TASK PROMPT:
Please filter the entries and return only the lines that include "fractalNoise".

Records drawn from a dataset
____________

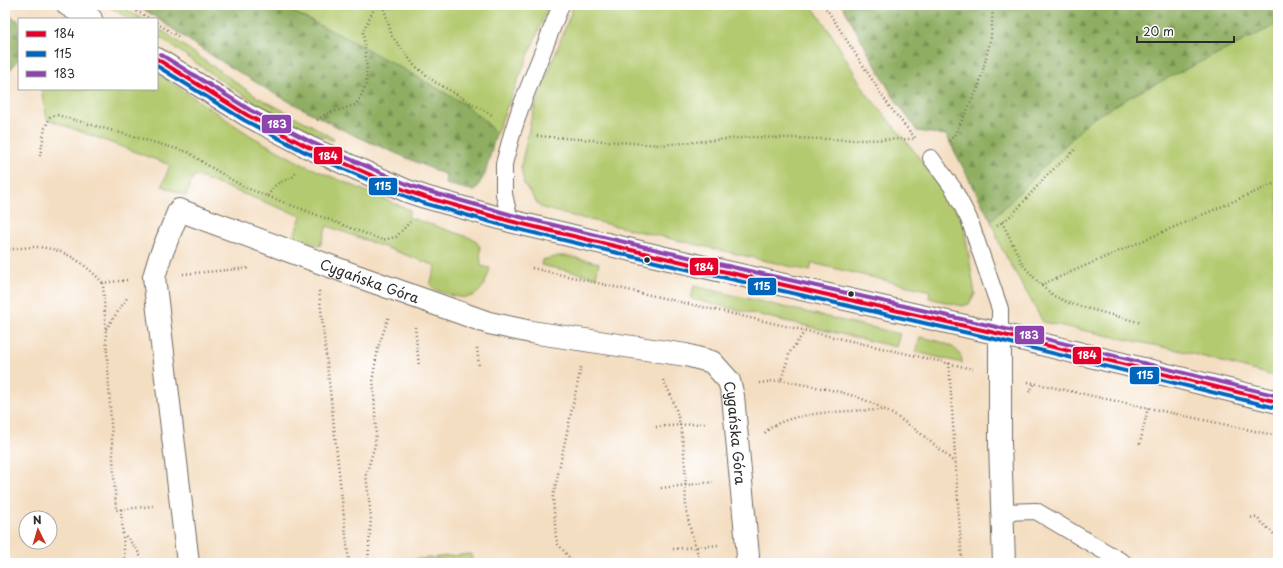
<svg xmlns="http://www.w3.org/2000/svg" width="1283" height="568" font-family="'Playpen Sans',sans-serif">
	<defs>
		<pattern id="forest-firs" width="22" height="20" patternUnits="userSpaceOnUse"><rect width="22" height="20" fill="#8fae62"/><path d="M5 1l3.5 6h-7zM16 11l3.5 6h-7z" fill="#758e51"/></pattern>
	</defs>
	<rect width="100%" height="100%" fill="#fff"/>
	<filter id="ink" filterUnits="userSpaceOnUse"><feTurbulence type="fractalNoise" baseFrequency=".025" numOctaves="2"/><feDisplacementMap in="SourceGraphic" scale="8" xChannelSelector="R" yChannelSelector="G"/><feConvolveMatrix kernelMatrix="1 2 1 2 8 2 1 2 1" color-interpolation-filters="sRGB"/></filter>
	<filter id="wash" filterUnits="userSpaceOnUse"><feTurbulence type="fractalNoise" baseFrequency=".012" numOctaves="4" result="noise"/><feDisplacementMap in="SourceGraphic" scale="16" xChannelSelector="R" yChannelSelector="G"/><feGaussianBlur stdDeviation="0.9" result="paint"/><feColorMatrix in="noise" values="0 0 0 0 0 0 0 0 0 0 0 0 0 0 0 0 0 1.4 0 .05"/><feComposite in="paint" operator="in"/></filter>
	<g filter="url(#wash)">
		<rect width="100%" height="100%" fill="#f4dec2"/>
		<g fill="#b4ca6f" stroke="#707a4d">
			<polygon points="106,5 118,5 143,19 130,19"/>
			<polygon points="292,5 549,5 496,134 484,120 464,104 414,75 348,39 291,11"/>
			<polygon points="574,5 811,5 832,35 866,93 915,152 963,221 975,294 969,304 962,306 929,298 930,291 812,263 810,271 564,214 540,207 524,184 521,166 532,115"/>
			<polygon points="1278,24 1278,377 1182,351 1043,322 1001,247 991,221 1088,121 1133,95"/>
			<path d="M157 27 257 97 311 125 334 139 333 141C305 129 277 116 251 100 219 80 188 57 157 35Z"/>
			<path d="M157 73 251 136 302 164 410 210 408 217 474 239 480 247 481 266 490 268C484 291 475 303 450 295 442 292 435 291 430 285L436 266 327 226 320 246 294 236 301 216 194 175 186 196 162 186 170 165 47 119 41 89H157Z"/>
			<polygon points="559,256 567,256 599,263 596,277 541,265 542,260"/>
			<polygon points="694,286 900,334 896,347 691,299"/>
			<path d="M920 337C933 340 963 344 962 363L916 352Z"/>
			<polygon points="472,554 472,563 386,563 386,562"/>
		</g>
		<g fill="url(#forest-firs)" stroke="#5d6c46">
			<polygon points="136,5 292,5 291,11 348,39 414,75 464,104 484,120 496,134 485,174 475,191 445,184 446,175 349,133 275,94 206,52 151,14"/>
			<polygon points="842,5 1278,5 1278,24 1133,95 1089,121 991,221 946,135 917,131 892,95"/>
			<polygon points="5,13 19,21 19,59 5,76"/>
		</g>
	</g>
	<g filter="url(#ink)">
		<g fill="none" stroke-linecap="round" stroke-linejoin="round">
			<defs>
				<g id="lane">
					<polyline points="931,158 953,188 969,219 1000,309 1000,334"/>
					<polyline points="510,221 504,194 504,164 512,134 520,109 561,5"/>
					<polyline points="1002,512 1036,511 1124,563"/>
				</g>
				<g id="street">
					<polyline points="1000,334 1000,443 1004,563"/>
					<path id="s1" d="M188 563 154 277 160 257 179 210 354 275 489 323 531 332 686 355 712 362 729 381 733 396 748 556 746 563"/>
				</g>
				<g id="secondary">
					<polyline points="68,5 91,19"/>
					<polyline points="157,59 247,115 308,147 407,191 425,197 510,221 665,258 1000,334 1278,402"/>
				</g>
			</defs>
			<use href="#lane" stroke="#716a60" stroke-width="18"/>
			<use href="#street" stroke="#716a60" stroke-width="24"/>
			<use href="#secondary" stroke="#716a60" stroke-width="24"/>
			<g stroke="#716a60" stroke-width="2.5" stroke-dasharray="1 3" stroke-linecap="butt">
				<polyline points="126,5 151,19"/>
				<polyline points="383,5 392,36 414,65 435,82 492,115"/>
				<polyline points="824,5 889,106 916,139"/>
				<polyline points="157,23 180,38"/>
				<polyline points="317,120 326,114 355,105 360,98 366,85 367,70 363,31 376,5"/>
				<polyline points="537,136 659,145 752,137 863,140 913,139"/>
				<polyline points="949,141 954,136 979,86 991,37 993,5"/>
				<polyline points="40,156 45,128 50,117 57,115 188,152 207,165 244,187 382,240 396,237 410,222"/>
				<path d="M268 196C270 192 273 188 276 185 283 179 291 181 296 173"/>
				<polyline points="1002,222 1023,265 1041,285 1054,296 1071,304 1142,323"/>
				<polyline points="997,226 1013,214 1047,175 1077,148"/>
				<path d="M5 250C15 249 26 247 36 247 65 248 84 263 103 283"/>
				<polyline points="532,268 973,369"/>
				<polyline points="183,274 250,268"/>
				<polyline points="127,280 103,283 116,510 153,506"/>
				<polyline points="1041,285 1278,182"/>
				<polyline points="319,291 349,563"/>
				<polyline points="415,327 419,366"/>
				<polyline points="106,329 127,298"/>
				<polyline points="477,348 479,366"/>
				<polyline points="949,363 962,563"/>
				<path d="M663 380C679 408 683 434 685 466 686 479 685 493 686 506 688 524 695 546 701 563"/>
				<path d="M781 380C807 386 836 389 862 399 896 412 928 438 955 463"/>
				<polyline points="1028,382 1278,436"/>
				<polyline points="759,383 781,380 790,352 805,331"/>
				<polyline points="1029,392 1035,383"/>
				<polyline points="656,427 707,423"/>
				<path d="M765 433C784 410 854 411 883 410"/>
				<polyline points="1140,444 1148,407"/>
				<polyline points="661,488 713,482"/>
				<polyline points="121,509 125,563"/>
				<polyline points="1247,517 1257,518 1278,538"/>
				<polyline points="123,533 136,548 144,563"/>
				<polyline points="673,549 719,545"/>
				<polyline points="368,563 371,517 366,475 375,445 376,430 373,376 378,348 389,316"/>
				<polyline points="574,563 558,544 556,538 553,497 581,367"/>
			</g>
			<use href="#lane" stroke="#fff" stroke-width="16"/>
			<use href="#street" stroke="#fff" stroke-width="22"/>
			<use href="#secondary" stroke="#fff" stroke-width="22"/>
			<defs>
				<polyline id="bus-1" points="157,59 247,115 308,147 407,191 425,197 510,221 665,258 1000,334 1278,402"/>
				<polyline id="bus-2" points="157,66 244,120 305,152 405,196 423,203 509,227 664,264 999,340 1277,408"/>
				<polyline id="bus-3" points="160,54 250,110 311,142 409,185 427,191 512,215 666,252 1001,328 1278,396"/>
			</defs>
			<use href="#bus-1" stroke="#fff" stroke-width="7"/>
			<use href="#bus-2" stroke="#fff" stroke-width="7"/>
			<use href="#bus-3" stroke="#fff" stroke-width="7"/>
			<use href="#bus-1" stroke="#e4002b" stroke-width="4"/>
			<use href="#bus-2" stroke="#0065bd" stroke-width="4"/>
			<use href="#bus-3" stroke="#8e44ad" stroke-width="4"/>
		</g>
	</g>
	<g fill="#2b2b2b" stroke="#fff" stroke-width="1.5">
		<circle cx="647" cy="260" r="3.5"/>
		<circle cx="851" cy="294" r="3.5"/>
	</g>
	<g text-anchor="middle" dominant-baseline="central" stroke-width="3.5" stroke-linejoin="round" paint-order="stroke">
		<g font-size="14" fill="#2b2b2b" stroke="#fff">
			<text stroke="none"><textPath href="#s1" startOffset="563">Cygańska Góra</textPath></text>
			<text stroke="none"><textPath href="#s1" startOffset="994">Cygańska Góra</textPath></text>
		</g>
	</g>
	<g stroke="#fff" stroke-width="1.5">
		<rect x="261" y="114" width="31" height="20" rx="4" fill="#8e44ad"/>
		<rect x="313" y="146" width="30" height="19" rx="4" fill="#e4002b"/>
		<rect x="368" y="177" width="30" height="19" rx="4" fill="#0065bd"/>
		<rect x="689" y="257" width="30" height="19" rx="4" fill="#e4002b"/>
		<rect x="747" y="277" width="30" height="19" rx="4" fill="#0065bd"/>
		<rect x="1014" y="325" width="31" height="20" rx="4" fill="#8e44ad"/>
		<rect x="1072" y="346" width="30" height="19" rx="4" fill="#e4002b"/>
		<rect x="1129" y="366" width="31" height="19" rx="4" fill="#0065bd"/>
	</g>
	<g font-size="11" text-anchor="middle" font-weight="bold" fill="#fff">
		<text x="277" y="128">183</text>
		<text x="328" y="160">184</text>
		<text x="383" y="190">115</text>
		<text x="704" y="271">184</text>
		<text x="762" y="290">115</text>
		<text x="1029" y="339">183</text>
		<text x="1087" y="359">184</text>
		<text x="1145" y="379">115</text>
	</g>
	<rect width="1283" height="568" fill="none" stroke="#fff" stroke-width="20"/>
	<rect x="18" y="18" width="140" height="72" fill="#ffffff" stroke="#aaaaaa"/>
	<rect x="26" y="31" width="20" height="6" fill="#e4002b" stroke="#aaaaaa"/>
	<text x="54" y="38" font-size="12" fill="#2b2b2b">184</text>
	<rect x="26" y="51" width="20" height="6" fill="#0065bd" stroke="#aaaaaa"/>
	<text x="54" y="58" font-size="12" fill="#2b2b2b">115</text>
	<rect x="26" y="71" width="20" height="6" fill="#8e44ad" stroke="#aaaaaa"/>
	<text x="54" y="78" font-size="12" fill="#2b2b2b">183</text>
	<g transform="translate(38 530) rotate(355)"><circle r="19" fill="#ffffff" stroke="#aaaaaa"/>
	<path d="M0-3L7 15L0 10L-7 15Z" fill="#c8321e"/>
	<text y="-6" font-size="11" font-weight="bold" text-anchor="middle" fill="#2b2b2b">N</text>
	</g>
	<path d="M1137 36v6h97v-6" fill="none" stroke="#2b2b2b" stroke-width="2"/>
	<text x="1143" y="36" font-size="12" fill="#2b2b2b" stroke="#ffffff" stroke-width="3" paint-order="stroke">20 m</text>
</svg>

____________

ANSWER TO THIS PROBLEM:
	<filter id="ink" filterUnits="userSpaceOnUse"><feTurbulence type="fractalNoise" baseFrequency=".025" numOctaves="2"/><feDisplacementMap in="SourceGraphic" scale="8" xChannelSelector="R" yChannelSelector="G"/><feConvolveMatrix kernelMatrix="1 2 1 2 8 2 1 2 1" color-interpolation-filters="sRGB"/></filter>
	<filter id="wash" filterUnits="userSpaceOnUse"><feTurbulence type="fractalNoise" baseFrequency=".012" numOctaves="4" result="noise"/><feDisplacementMap in="SourceGraphic" scale="16" xChannelSelector="R" yChannelSelector="G"/><feGaussianBlur stdDeviation="0.9" result="paint"/><feColorMatrix in="noise" values="0 0 0 0 0 0 0 0 0 0 0 0 0 0 0 0 0 1.4 0 .05"/><feComposite in="paint" operator="in"/></filter>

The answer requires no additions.